* Task to complete *
Reproduce every line of the entries below word for word, leaving out the pictures.

>> start Records to process

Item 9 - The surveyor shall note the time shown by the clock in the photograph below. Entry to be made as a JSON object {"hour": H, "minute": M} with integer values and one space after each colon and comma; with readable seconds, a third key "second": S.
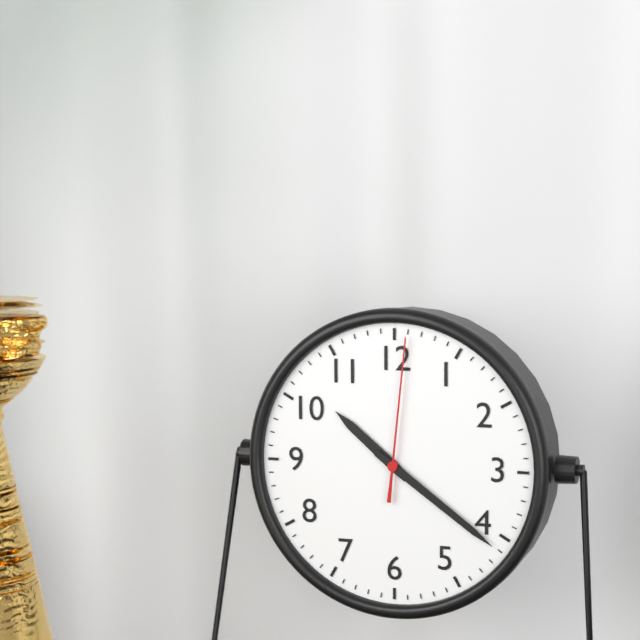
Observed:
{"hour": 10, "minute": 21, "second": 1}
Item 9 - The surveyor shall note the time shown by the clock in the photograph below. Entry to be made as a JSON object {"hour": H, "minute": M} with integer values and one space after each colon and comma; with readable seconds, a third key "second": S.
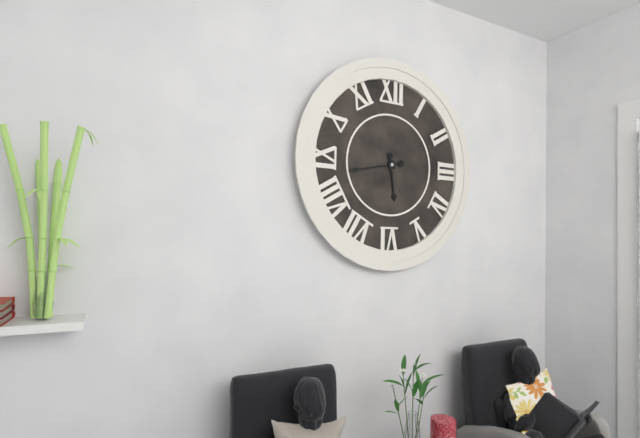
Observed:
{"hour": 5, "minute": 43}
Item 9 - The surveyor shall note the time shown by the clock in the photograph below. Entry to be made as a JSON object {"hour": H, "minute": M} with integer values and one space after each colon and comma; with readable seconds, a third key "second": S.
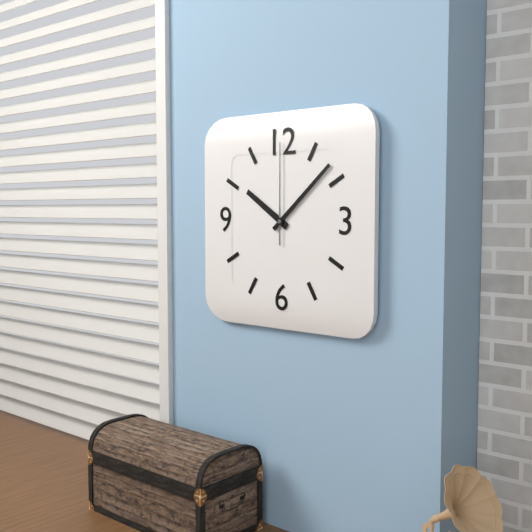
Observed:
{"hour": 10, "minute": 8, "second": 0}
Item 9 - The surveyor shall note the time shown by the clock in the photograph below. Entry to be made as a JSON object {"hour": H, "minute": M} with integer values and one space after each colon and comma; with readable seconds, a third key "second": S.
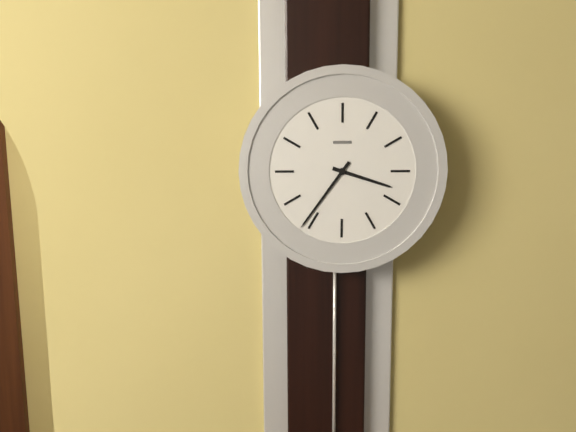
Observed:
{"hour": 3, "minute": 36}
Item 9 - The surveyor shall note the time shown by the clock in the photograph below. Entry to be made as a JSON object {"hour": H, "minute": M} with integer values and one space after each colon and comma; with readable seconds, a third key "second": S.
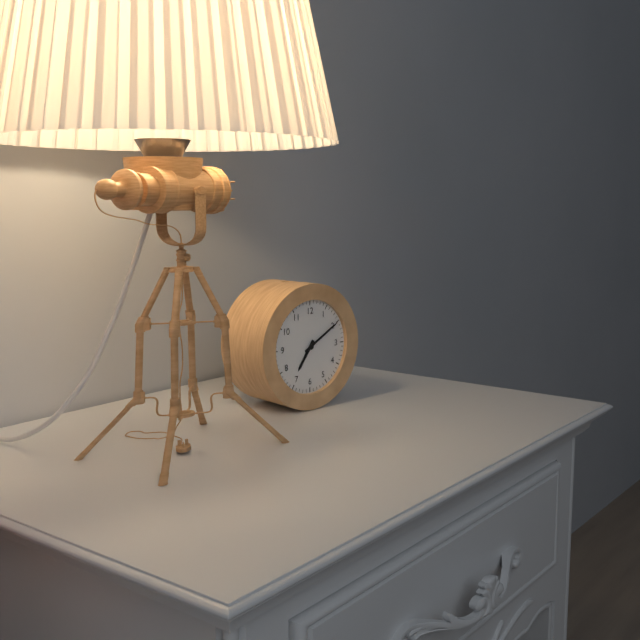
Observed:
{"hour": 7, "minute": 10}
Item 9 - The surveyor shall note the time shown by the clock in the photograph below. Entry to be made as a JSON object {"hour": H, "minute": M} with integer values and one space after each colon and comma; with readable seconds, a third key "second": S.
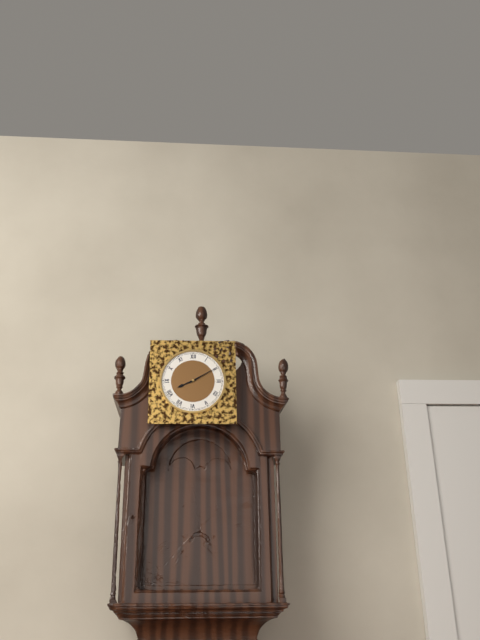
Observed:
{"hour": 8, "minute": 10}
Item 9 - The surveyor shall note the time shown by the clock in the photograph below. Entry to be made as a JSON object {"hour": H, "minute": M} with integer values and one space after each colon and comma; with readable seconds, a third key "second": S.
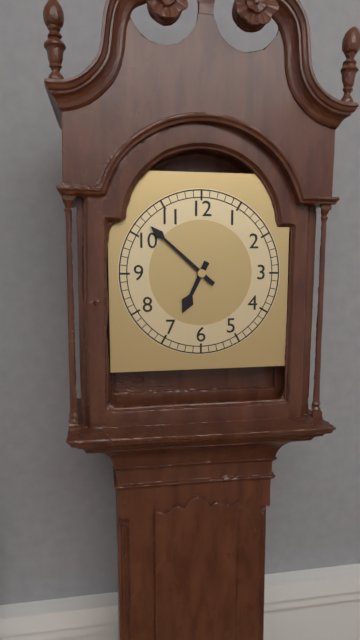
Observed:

>> end Records to process

* The result *
Item 9 - The surveyor shall note the time shown by the clock in the photograph below. Entry to be made as a JSON object {"hour": H, "minute": M} with integer values and one space after each colon and comma; with readable seconds, a third key "second": S.
Observed:
{"hour": 10, "minute": 21, "second": 1}
Item 9 - The surveyor shall note the time shown by the clock in the photograph below. Entry to be made as a JSON object {"hour": H, "minute": M} with integer values and one space after each colon and comma; with readable seconds, a third key "second": S.
Observed:
{"hour": 5, "minute": 43}
Item 9 - The surveyor shall note the time shown by the clock in the photograph below. Entry to be made as a JSON object {"hour": H, "minute": M} with integer values and one space after each colon and comma; with readable seconds, a third key "second": S.
Observed:
{"hour": 10, "minute": 8, "second": 0}
Item 9 - The surveyor shall note the time shown by the clock in the photograph below. Entry to be made as a JSON object {"hour": H, "minute": M} with integer values and one space after each colon and comma; with readable seconds, a third key "second": S.
Observed:
{"hour": 3, "minute": 36}
Item 9 - The surveyor shall note the time shown by the clock in the photograph below. Entry to be made as a JSON object {"hour": H, "minute": M} with integer values and one space after each colon and comma; with readable seconds, a third key "second": S.
Observed:
{"hour": 7, "minute": 10}
Item 9 - The surveyor shall note the time shown by the clock in the photograph below. Entry to be made as a JSON object {"hour": H, "minute": M} with integer values and one space after each colon and comma; with readable seconds, a third key "second": S.
Observed:
{"hour": 8, "minute": 10}
Item 9 - The surveyor shall note the time shown by the clock in the photograph below. Entry to be made as a JSON object {"hour": H, "minute": M} with integer values and one space after each colon and comma; with readable seconds, a third key "second": S.
Observed:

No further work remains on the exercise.